| Your task |
Once the line with "hfov_deg: 31.0" is found in the material, write out that line and every later line exactly, through the end.
=== Section Start ===
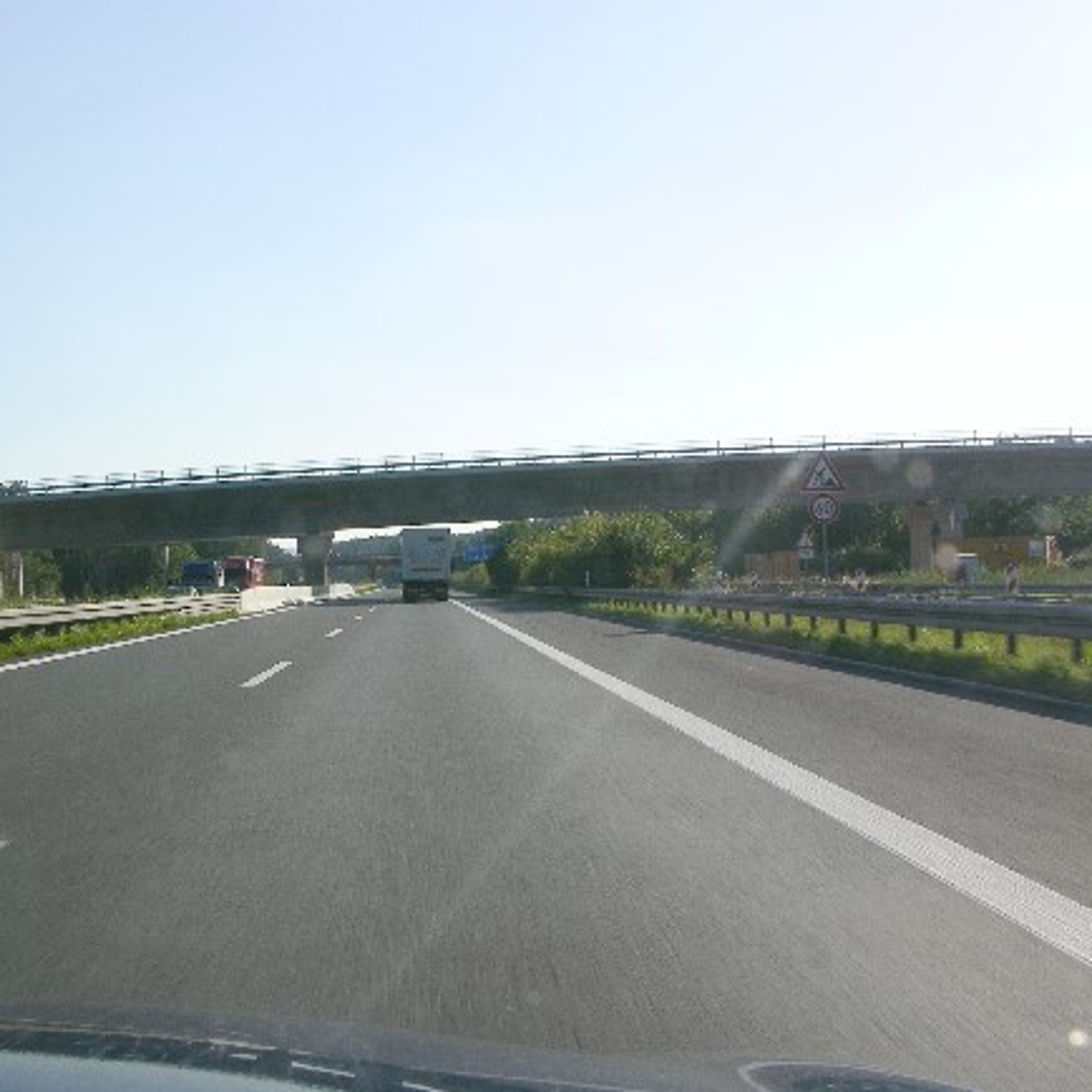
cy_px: 541
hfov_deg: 31.0
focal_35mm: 55
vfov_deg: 31.1
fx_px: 1963
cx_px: 437
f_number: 7.5
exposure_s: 1/137
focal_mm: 11.6
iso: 50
=== Section End ===
| Result for this exercise |
hfov_deg: 31.0
focal_35mm: 55
vfov_deg: 31.1
fx_px: 1963
cx_px: 437
f_number: 7.5
exposure_s: 1/137
focal_mm: 11.6
iso: 50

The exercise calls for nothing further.